Beautiful, hearty, soup–rustic in flavor and perfect to take the chill out of a winter day or night. I love soup as a meal. Just mix with salad and crusty bread and you’re good to go; it’s so satisfying. If you’re looking for a vegetarian meal, take out pancetta. If you don’t care, leave it in because it adds a real bite to the soup. Of course, by now you have an immersion blender but if you still haven’t gotten one, you’ll use the blender.
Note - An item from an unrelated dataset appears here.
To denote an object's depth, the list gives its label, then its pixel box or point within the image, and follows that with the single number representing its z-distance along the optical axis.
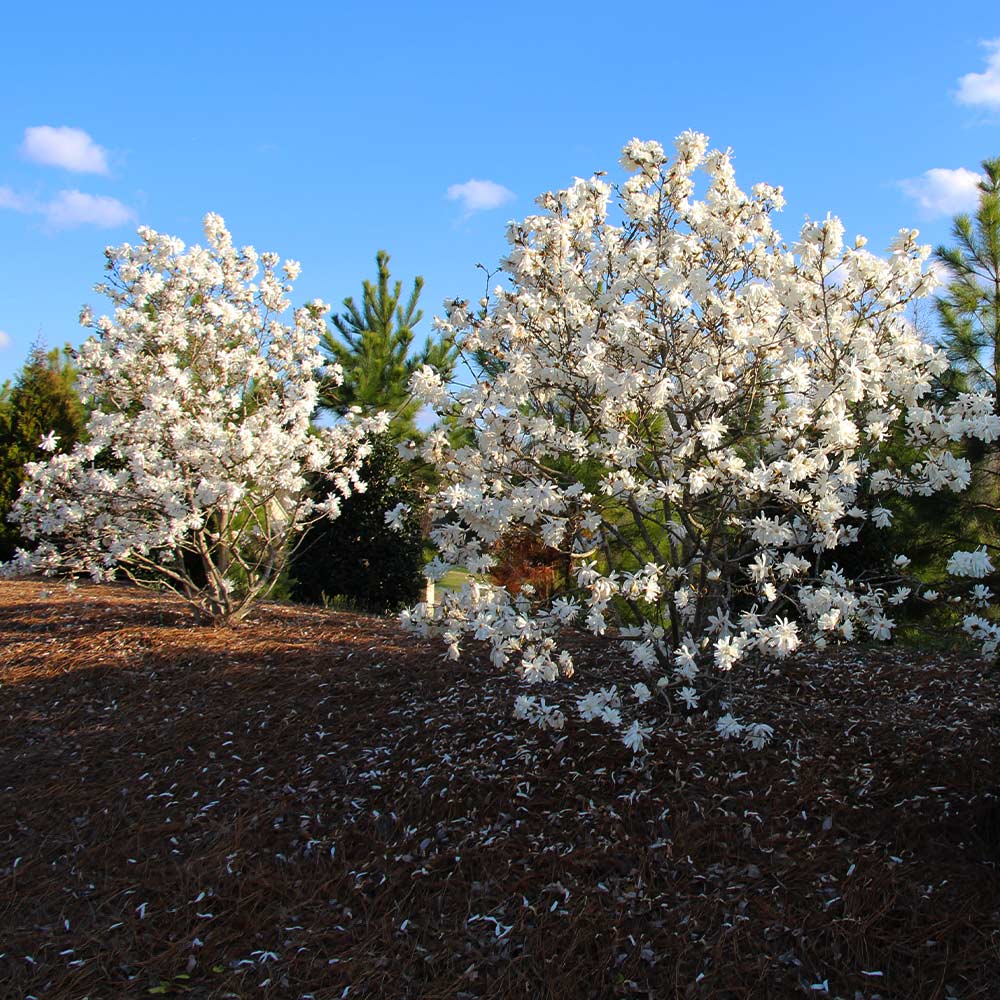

I always suggest the Le Creuset dutch oven because it is the best pot for preparing winter favorites such as soup and stews, and it’s the best pot I’ve ever found for braising meats. I have one in Colorado and one in New York and wouldn’t dream of cooking without it. The Le Creuset distributes the heat slowly and evenly, ensuring picture perfect results almost every time. If you’re getting married, register for one. If you’re a mother, ask for one for Mother’s Day! It’s a perfect gift…and I’m not even being paid by the company!
1/4 cup olive oil
4 ounces chopped pancetta (it’s available in almost all supermarkets, chopped in a 4 oz. package)
1/2 yellow onion, chopped
1 carrot, chopped
1 stalk celery, chopped
4 cloves garlic, minced
3 cans ( 15 oz.) cannellini beans, drained and rinsed
5 cups chicken (or vegetable) broth
3/4 tsp. finely chopped thyme (fresh)
1/2 cup grated Parmigiano-Reggiano cheese (parmesan cheese)
Kosher salt and freshly ground black pepper
In a large Dutch oven pot (Le Creuset) over medium heat, warm 2 tbsp. olive oil. Cook pancetta for about 5 minutes. Add onion, carrots and celery and cook for about 10 minutes until soft. Add garlic, and cook for another minute. Add beans, broth and thyme, and simmer over low heat for about 15 minutes. Off the heat, puree with immersion blender until smooth. Stir in cheese if you’d like, and then salt and black pepper. I add a pinch of red pepper flakes, but it’s totally optional.
So simple, so elegant, so delicious.